Temporary KRW Strengthening Due to US-China Trade Agreement... Largest Appreciation Among Major Countries in December
After the First Phase Trade Agreement, the USD-KRW Exchange Rate Fell 2.5% in 15 Days
Dollar Weakness Impact...Greater Appreciation Than Euro and Pound
More Affected by Trade War Than Yuan, a Trade War Party
[Asia Economy Reporter Kim Eunbyeol] The Korean won, which had shown weakness throughout last year, has recently exhibited a sharp strengthening over the past month. Among Asian currencies, it showed the strongest appreciation, and its rise was steeper than that of the euro and pound, which had strengthened amid momentum from Brexit (the United Kingdom's withdrawal from the European Union).
According to the Bank of Korea on the 3rd, the won-dollar exchange rate fell by about 1.82% in December 2019. A decline in the won-dollar exchange rate indicates an appreciation of the won. Considering that the won-dollar exchange rate had risen about 5% from January to November 2019, the won showed a rapid surge against the dollar within just one month. The strong won in December diluted the annual exchange rate increase, resulting in a 3.55% rise in the won-dollar exchange rate for the entire year.
The won's particularly strong performance last month was largely influenced by the US-China Phase One trade agreement. The won-dollar exchange rate has shown sharp fluctuations depending on the outcome of the trade war. In August last year, when the trade war intensified, the won-dollar exchange rate rose to the 1,200 won level.
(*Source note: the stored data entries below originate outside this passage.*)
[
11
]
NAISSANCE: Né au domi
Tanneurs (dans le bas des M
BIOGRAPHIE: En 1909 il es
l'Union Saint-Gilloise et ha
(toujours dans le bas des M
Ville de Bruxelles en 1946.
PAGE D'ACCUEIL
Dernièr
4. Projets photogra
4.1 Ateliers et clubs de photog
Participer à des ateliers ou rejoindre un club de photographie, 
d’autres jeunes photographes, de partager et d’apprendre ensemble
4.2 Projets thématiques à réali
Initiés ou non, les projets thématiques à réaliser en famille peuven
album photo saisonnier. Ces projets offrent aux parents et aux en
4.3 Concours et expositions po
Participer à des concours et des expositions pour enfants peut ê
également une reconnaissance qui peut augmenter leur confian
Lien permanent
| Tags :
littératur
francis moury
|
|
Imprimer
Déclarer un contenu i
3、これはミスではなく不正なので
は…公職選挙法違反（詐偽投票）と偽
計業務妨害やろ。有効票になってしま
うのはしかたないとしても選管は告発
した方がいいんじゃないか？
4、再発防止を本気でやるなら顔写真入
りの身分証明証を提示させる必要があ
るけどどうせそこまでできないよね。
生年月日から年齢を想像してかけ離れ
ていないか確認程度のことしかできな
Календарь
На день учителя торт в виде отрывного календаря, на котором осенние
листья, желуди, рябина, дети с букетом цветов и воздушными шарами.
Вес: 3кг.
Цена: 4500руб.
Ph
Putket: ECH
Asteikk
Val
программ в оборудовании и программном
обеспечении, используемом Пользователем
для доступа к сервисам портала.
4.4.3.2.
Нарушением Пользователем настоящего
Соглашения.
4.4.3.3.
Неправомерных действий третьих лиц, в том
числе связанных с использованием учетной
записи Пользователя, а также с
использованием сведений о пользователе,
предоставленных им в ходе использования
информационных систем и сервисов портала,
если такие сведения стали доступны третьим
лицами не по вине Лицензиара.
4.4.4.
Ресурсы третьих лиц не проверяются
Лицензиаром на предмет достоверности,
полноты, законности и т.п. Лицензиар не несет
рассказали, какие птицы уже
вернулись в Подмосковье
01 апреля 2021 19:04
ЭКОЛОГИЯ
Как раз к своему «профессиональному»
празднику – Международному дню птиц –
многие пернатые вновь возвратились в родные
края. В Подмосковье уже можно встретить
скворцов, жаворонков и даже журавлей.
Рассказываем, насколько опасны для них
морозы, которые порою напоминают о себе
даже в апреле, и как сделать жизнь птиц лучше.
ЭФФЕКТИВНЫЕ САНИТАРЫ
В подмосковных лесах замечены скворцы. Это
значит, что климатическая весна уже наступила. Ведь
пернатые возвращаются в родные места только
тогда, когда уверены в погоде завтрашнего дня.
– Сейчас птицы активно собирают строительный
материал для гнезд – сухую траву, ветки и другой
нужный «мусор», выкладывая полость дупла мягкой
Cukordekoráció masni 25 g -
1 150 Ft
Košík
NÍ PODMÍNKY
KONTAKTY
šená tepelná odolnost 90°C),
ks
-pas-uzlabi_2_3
Since the won's value had sharply declined due to external issues, it is interpreted that it also reacted strongly to positive developments. After the US announced on the 13th of last month (local time) that a Phase One trade agreement had been reached, the won-dollar exchange rate fell by about 2.59% over approximately two weeks.
In fact, the currency appreciation due to the dollar's weakness in December was not unique to Korea. Expectations for the Phase One trade agreement and forecasts of further progress in trade talks reduced the preference for safe-haven assets, causing the dollar to weaken. The dollar index, which threatened the 100 mark at the end of September last year, has now fallen to the 96 level.
As the dollar weakened, most major currencies also strengthened. In December alone, the euro appreciated by 1.78%, and the British pound also rose 1.59% against the dollar. The Japanese yen appreciated by 0.58%. The pound and euro were particularly influenced by Brexit-related issues. The Conservative Party's victory in the UK general election eased concerns over a so-called No Deal Brexit, where the UK would leave the EU without any agreement, and expectations grew that Brexit would accelerate.
Asian currencies, which move along with trade war issues, also mostly strengthened, causing their exchange rates against the dollar to fall simultaneously. The Malaysian ringgit fell 1.63% against the dollar, while the Indonesian rupiah (-1.17%), Singapore dollar (-1.26%), and Taiwan dollar (-1.14%) also declined against the dollar. The Chinese yuan, a party to the trade war, saw its official exchange rate against the dollar fall by 1.1% during the same period.
However, the appreciation of major currencies did not match that of the won. The reason the won moves particularly strongly in response to external issues such as the trade war is analyzed to lie in foreign exchange market interventions by countries like China. The People's Bank of China calculates and announces the reference exchange rate by considering the yuan exchange rate traded in the market and a basket of currencies of major trading partners. In contrast, Korea has adopted a market-average exchange rate system based on market principles. Since it reflects market principles more than a multiple currency basket, volatility due to external issues can appear more pronounced.
Experts believe that since the won-dollar exchange rate rose significantly last year, it is highly likely that the won-dollar exchange rate will continue to decline through the first quarter of this year. Kwon Amin, an analyst at NH Investment & Securities, said, "Following the end of last year, the global economic bottom is being confirmed early this year," and emphasized, "The Federal Reserve's policy will induce a global weak dollar." He added, "The trade war, which had burdened the won, has eased with the Phase One agreement, sustaining the strength of emerging market currencies." However, he noted that since issues such as the removal of already imposed tariffs remain unresolved, it is necessary to monitor the situation going forward.
Some also predict that the dollar's weakening trend may not last long. Thierry Wiseman, Global Rates and Currency Strategist at Macquarie Group, pointed out, "Generally, the dollar's weakening trend seen in December seems to have somewhat weakened since the new year," adding, "UK and European indicators have not been impressive, so concerns about the UK and European economies, which people expected a few weeks ago, may grow again." On this day, the won-dollar exchange rate opened at 1,158.5 won, up 0.4 won, in the Seoul foreign exchange market.